Mossel Bay and neighbouring Dana Bay are similar in that they both have shorelines that are a mixture of vast sandy beaches and rocky, tide pool filled stretches. These rocky areas are home to a large assortment of invertebrate species that have adapted to the extreme and frequent changes of conditions that are associated with intertidal zones. While Dana Bay is relatively undisturbed from anthropogenic influences, Mossel Bay has a large volume of human activity, including a commercial harbour and large shipping traffic. One of the interests of Oceans Research is to compare the assemblages in these two bays to potentially determine the effects that humans are having on the health of the ecosystems.

The intertidal study that is currently being undertaken in Mossel and Dana Bays by Oceans Research aims to gain an estimate of biodiversity and overall individual abundance of invertebrate species within the intertidal zone. We have 6 sites distributed in rocky intertidal zones around Mossel Bay: these include The Point, Diaz Beach, De Bakke, Kleinbrak River, Reebok and Terginet. These sites vary in their exposure, with the former three sites relatively sheltered from wave action, while the latter three are under constant impact from the crashing waves. We also have 2 sites in Dana Bay that are relatively exposed to the environmental conditions and are used as a control for anthropogenic effects.

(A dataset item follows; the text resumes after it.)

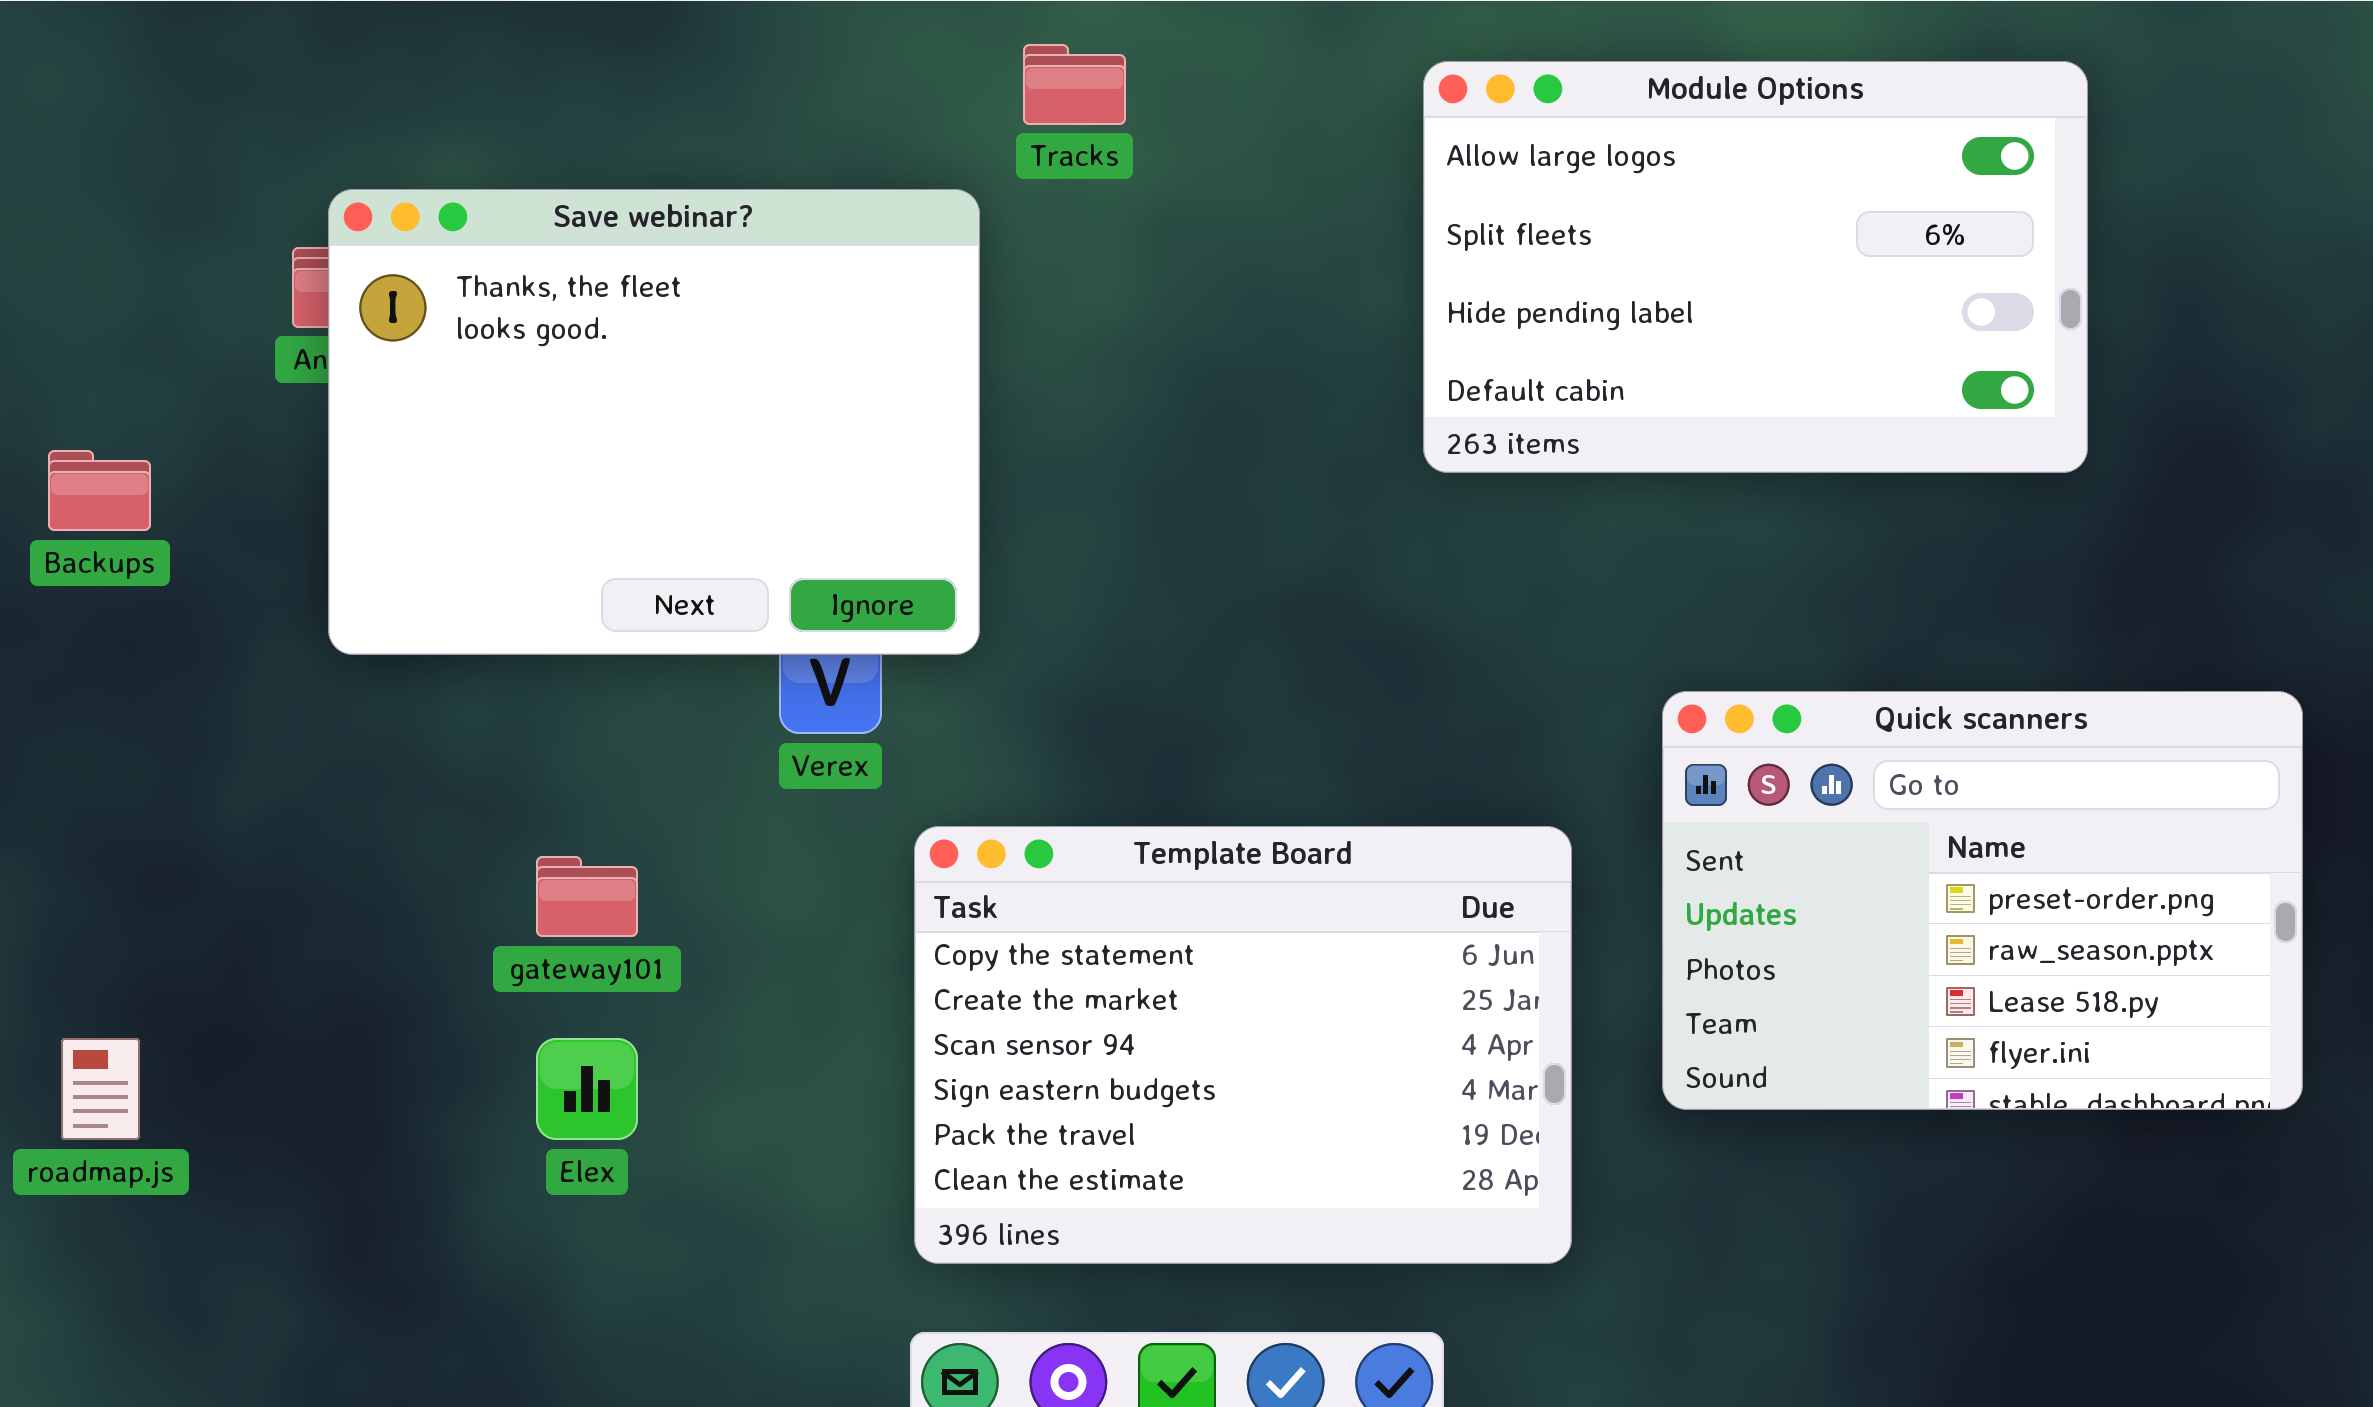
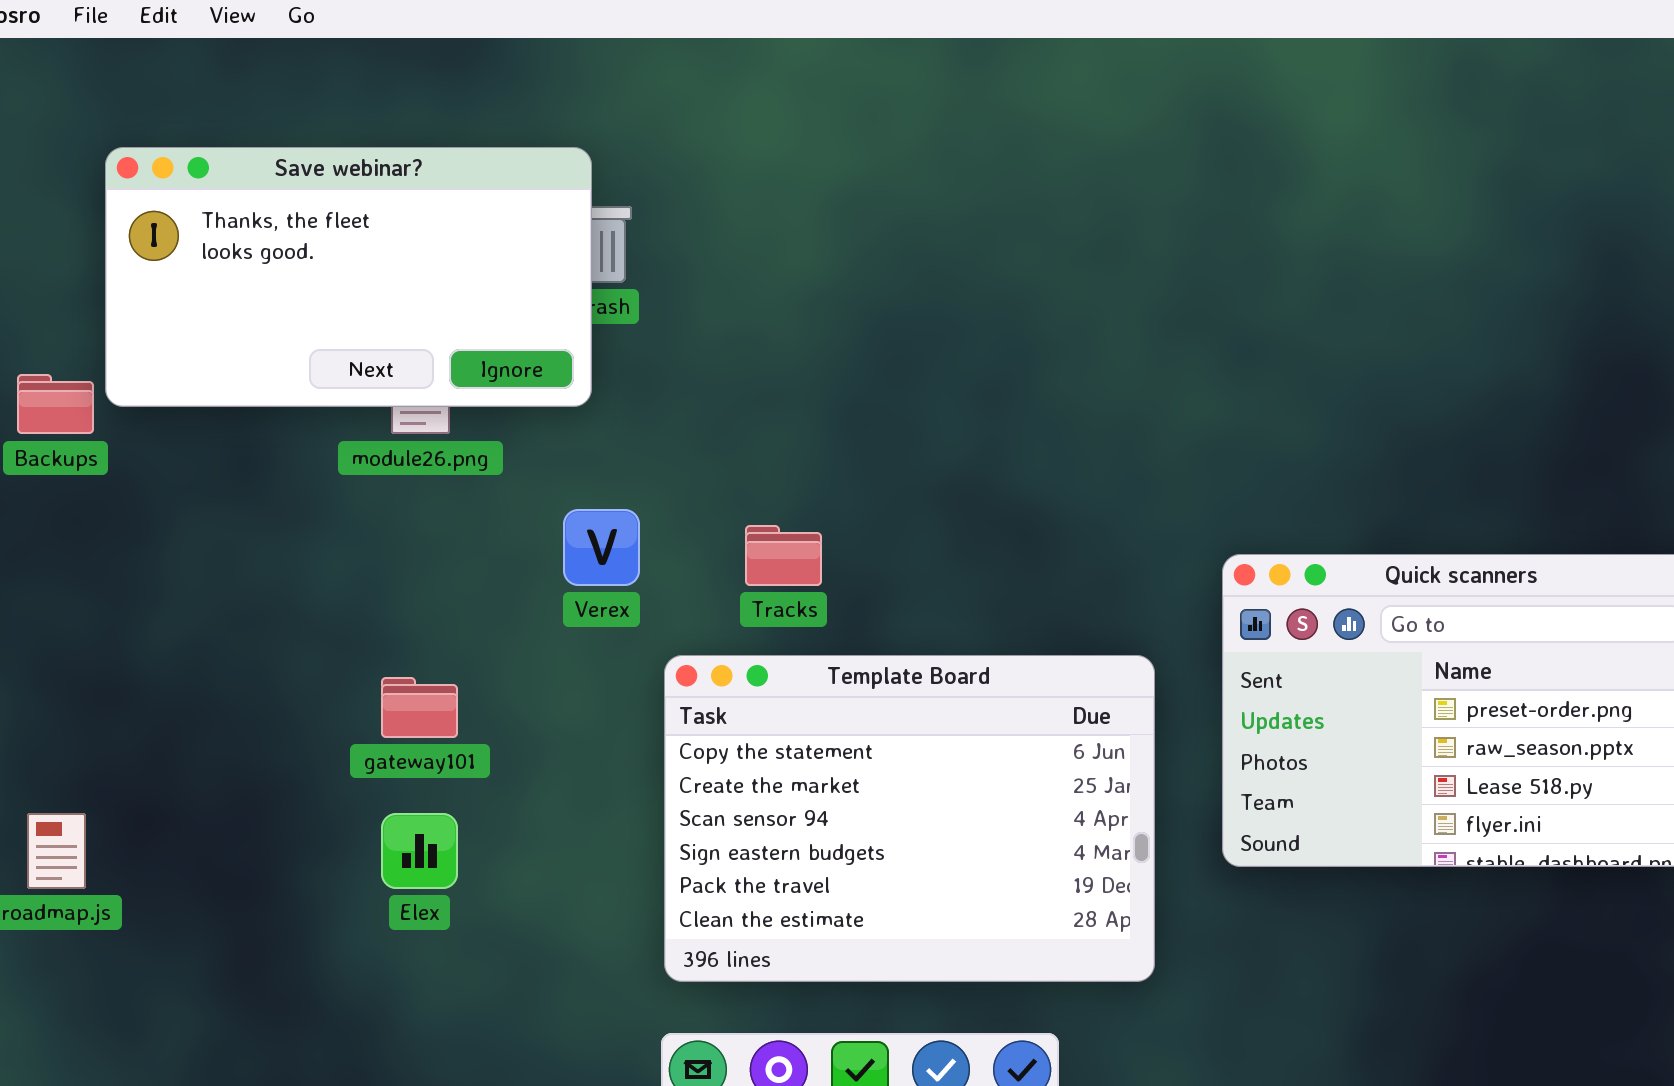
Tracks: [1023,44,1126,125] -> [745,525,822,586], moved
Module Options: [1423,61,2088,473] -> none, closed
Save webinar?: [328,189,980,655] -> [105,147,592,407], moved, resized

Our sampling design is a transect method – whereby 1 square meter quadrats are surveyed every 5m from the high tide mark (where the water is at the highest) to the low tide mark (where the water is too deep to continue sampling). Each quadrat is surveyed for the presence of invertebrate species with the total number of individuals of each species also recorded. In this way we are able to sample not only the total biodiversity and species abundance, but also the distribution of species along the length of the intertidal zone, which may provide insights into the relationships between species – such as competition and predation.

Through this method of surveying, we have observed and identified over 60 species of invertebrates from numerous phyla such as Molluscs, Arthropods, Sipunculids, Annelids and Cnidarians. Through consistent sampling of these sites we are trying to answer numerous questions about the invertebrate communities that reside along the shorelines. For example, how does the assemblage at each site change over time? Are certain species more prevalent at the site during the summer rather than the winter? Are there extinction events that lead to a repopulation of the area, and if so, in what order do the species re-establish themselves? These questions – and many more – are able to be investigated through studies such as these. The answers of which may provide pivotal information pertaining to the overall health of the ecosystem as well as the interactions between species.